Friday, September 24, 2010

Beware the Cat's Paw

In Lindsey v. Walgreen Co., No. 10-1036 (7th Cir. August 11, 2010), the United States Court of Appeals for the Seventh Circuit rejected a former employee’s “cat’s paw” argument. The plaintiff, Katie Lindsey, was 53 years old when she sued her former employer under the Age Discrimination in Employment Act ("ADEA"). A few years after she began her employment with the drug store chain Walgreens, Ms. Lindsey was promoted from staff pharmacist to pharmacy manager by her district pharmacy supervisor. Before long, Walgreens received complaints from Ms. Lindsey’s co-workers, and the same district pharmacy supervisor determined that Ms. Lindsey was not fit to continue in a managerial position (in part because she allegedly was not following pharmacy procedures). The district pharmacy supervisor demoted Ms. Lindsey back to a staff pharmacist position, transferred her to another store, and warned her that she would be fired the next time she failed to follow pharmacy procedures. The district pharmacy supervisor later determined that Ms. Lindsey had once again violated company policy and ultimately terminated her employment.

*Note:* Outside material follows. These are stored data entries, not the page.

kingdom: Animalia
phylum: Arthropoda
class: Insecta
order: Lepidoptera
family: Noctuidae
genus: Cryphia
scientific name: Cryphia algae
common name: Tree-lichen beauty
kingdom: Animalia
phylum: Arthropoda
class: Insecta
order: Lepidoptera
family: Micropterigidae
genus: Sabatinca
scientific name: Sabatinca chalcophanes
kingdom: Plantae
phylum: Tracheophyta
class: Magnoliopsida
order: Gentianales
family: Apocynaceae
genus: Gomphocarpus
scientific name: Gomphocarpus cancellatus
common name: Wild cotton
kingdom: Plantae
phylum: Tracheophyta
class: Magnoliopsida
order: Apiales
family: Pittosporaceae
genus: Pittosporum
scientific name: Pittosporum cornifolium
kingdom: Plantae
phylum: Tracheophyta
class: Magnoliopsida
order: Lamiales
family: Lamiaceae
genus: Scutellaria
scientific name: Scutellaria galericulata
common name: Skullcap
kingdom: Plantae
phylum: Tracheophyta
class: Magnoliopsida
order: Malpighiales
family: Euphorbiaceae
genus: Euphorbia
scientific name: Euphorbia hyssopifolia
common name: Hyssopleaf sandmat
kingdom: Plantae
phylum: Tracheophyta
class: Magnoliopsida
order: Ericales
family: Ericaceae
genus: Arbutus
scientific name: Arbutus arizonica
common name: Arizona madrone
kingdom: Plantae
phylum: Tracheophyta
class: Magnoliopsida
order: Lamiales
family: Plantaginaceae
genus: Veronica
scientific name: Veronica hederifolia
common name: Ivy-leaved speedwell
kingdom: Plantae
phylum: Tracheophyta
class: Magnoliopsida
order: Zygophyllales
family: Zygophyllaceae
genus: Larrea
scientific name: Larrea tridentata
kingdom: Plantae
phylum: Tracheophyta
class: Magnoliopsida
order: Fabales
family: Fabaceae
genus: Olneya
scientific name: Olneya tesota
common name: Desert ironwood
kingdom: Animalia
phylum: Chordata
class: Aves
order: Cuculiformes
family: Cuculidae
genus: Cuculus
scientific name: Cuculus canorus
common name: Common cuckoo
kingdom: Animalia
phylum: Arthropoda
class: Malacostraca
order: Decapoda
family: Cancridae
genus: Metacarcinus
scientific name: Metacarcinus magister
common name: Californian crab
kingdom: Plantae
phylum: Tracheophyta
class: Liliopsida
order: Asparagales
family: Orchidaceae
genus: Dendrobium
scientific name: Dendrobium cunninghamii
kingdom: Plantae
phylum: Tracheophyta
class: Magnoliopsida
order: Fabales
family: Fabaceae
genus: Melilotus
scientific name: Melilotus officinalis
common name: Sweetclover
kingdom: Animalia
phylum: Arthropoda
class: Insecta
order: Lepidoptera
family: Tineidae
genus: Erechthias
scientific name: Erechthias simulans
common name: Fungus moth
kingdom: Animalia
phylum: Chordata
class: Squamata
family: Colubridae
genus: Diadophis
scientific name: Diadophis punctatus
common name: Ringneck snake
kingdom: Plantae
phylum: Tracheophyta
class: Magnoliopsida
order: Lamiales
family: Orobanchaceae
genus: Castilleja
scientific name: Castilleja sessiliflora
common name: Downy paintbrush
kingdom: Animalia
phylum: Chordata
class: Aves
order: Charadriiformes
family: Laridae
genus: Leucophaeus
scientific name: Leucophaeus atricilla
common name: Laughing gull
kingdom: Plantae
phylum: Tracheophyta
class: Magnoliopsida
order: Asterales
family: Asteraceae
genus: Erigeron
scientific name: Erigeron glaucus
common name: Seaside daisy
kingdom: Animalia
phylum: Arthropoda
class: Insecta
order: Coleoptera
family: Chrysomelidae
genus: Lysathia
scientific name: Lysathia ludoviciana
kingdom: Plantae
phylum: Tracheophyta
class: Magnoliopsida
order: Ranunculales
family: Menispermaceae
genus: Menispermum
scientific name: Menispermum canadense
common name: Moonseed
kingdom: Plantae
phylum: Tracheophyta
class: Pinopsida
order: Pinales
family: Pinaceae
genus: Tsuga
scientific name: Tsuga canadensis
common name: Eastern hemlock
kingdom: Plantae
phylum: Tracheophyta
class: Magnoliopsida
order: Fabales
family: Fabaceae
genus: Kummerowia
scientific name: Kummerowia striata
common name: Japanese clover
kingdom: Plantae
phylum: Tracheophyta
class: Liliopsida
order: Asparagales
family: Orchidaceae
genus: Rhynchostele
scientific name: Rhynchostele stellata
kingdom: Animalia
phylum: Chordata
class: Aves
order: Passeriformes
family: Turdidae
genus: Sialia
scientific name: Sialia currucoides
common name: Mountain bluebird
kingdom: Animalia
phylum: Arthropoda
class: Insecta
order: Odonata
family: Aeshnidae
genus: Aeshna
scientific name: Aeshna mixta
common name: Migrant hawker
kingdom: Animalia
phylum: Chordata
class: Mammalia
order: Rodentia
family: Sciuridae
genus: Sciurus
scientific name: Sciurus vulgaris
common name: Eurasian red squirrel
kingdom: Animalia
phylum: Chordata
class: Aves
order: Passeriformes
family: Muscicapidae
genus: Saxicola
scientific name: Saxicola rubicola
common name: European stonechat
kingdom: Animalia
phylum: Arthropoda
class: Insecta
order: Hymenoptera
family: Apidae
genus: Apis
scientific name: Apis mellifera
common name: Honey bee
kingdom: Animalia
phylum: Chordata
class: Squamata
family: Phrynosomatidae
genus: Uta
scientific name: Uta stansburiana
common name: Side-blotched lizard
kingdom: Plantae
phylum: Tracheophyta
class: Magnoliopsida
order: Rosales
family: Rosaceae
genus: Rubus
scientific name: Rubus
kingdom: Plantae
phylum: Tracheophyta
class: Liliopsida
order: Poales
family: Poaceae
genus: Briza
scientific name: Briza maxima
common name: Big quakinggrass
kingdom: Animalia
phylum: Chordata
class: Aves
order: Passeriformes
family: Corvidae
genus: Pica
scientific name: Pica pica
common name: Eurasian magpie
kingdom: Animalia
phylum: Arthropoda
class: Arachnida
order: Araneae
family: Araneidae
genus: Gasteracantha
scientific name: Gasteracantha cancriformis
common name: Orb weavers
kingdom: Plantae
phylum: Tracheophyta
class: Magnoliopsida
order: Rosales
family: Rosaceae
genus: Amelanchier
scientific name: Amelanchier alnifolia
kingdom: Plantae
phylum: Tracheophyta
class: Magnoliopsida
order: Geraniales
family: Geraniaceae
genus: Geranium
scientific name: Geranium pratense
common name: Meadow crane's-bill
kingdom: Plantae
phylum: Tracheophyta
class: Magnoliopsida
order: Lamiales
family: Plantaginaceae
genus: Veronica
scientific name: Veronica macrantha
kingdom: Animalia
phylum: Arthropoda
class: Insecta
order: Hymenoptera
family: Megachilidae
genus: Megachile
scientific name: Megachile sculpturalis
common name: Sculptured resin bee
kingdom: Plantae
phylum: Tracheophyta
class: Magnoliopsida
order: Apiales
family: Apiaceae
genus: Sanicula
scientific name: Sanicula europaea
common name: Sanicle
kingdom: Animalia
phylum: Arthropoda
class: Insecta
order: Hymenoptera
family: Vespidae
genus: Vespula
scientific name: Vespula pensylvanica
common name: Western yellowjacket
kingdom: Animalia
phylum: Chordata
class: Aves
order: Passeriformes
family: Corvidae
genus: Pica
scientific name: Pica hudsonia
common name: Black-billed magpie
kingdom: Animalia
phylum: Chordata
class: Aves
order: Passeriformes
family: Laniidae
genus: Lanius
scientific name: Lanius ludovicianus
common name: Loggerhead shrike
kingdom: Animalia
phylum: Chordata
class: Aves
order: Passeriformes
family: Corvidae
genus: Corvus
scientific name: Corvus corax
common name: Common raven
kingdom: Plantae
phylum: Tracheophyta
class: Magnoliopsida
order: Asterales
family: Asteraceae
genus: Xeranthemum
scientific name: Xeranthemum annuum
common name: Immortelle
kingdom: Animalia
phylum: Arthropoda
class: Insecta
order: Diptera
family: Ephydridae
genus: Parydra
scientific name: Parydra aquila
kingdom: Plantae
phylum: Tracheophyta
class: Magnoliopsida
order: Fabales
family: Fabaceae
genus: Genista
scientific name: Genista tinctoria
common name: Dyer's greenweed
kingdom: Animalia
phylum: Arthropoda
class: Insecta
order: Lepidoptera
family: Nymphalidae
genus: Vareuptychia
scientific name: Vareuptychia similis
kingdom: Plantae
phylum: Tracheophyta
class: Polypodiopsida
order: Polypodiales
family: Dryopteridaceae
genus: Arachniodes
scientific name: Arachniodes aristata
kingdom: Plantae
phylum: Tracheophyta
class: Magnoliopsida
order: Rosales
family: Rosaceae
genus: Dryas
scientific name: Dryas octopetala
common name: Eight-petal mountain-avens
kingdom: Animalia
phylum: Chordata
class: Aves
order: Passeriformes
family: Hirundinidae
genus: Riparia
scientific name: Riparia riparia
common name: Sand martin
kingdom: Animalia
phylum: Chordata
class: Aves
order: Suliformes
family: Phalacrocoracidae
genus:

After filing suit in federal court, Ms. Lindsey alleged several theories of discrimination, including the "cat’s paw" theory, a phrase used in the employment law world that refers to an allegedly unbiased decision-maker who is used as a proxy for an allegedly biased manager/employee. Ms. Lindsey argued that the district pharmacy supervisor was a cat’s paw for a co-worker, who she claimed disliked her because of her age. Ms. Lindsey insisted that the district pharmacy manager decided to fire her after “blindly relying” on biased information from the co-worker. Ms. Lindsey alleged that her new co-workers (after she had been transferred) called her “lazy” and “slow” and questioned why Walgreens exiled “old,” “demoted” pharmacists to their store. She also alleged that the biased co-worker made disparaging remarks about her age and abilities. The court rejected Ms. Lindsey’s argument because it determined that Walgreens employer had adequately demonstrated that its employment decision was based on an independent evaluation/review and was not tainted by any alleged bias.